Inside one of London's smallest fringe theatres, Sam Smithson's crafty writing is being presented in his play A Good Time Was Had By All. Incorporating some intense interactions between characters, what starts out as an... almost civilised dinner party amongst old university friends soon descends into a messy chaos. All now having gone their separate ways, Chris (Cameron Wilson) has become a police officer, preparing to marry Georgia (Holly Mccomish); Anna (played by Hattie Kemish) works for the BBC, while Liz (Bethany Monk-Lane) has written a book following her return from a Syrian war zone.
The intimacy of the space causes the action to be immersive, and gripping throughout. Each expression and movement is thoughtful, and attention to detail with the script and directions is shown in each part. When explosive conflicts emerge, dark subjects and twisted humour become entwined to reveal a secret that questions the morality of all those around the table, despite a lighthearted game of musical chairs.
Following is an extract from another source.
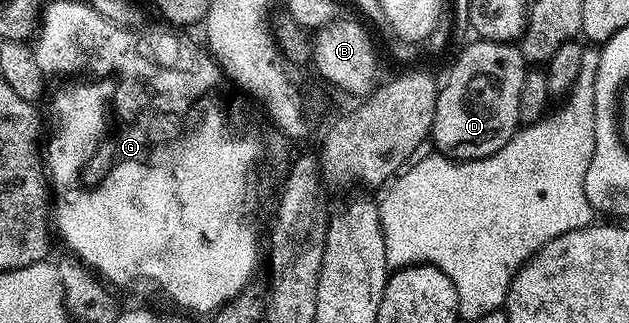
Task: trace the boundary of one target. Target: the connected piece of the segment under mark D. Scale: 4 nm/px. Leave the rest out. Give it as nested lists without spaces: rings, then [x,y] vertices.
[[[473,39],[473,44],[468,44],[460,52],[460,57],[452,64],[452,69],[448,72],[448,81],[439,85],[436,94],[436,113],[434,114],[434,122],[430,133],[431,143],[436,143],[435,151],[439,155],[449,157],[453,160],[481,160],[490,154],[494,154],[502,146],[506,146],[506,142],[510,142],[510,138],[518,130],[520,124],[520,111],[518,110],[518,98],[522,94],[522,82],[526,71],[526,61],[520,53],[519,47],[515,43],[500,43],[498,41],[490,41],[484,39]]]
Beginning as a typically distinguished play, it is gradually driven further away from mainstream as its politically motivated metaphor becomes more prevalent. Soon, the events bubble over, and where the conversation once batted satisfyingly back and forth between the sassy, sarcastic and dynamic characters, the piece loses sense as it turns ever more absurd and unhinged. While there is little progression on the story itself, the depth is found in the subtle nuances presented that continue to build into the disturbing scenes where the true instincts of those involved come to light, and through a creative depiction of current societal issues, the concept of justice is negotiated.
Overall, this highly unusual show is definitely unpredictable in performance, and upon reflection, certainly makes a statement in doing so, even if utterly nonsensical by the end.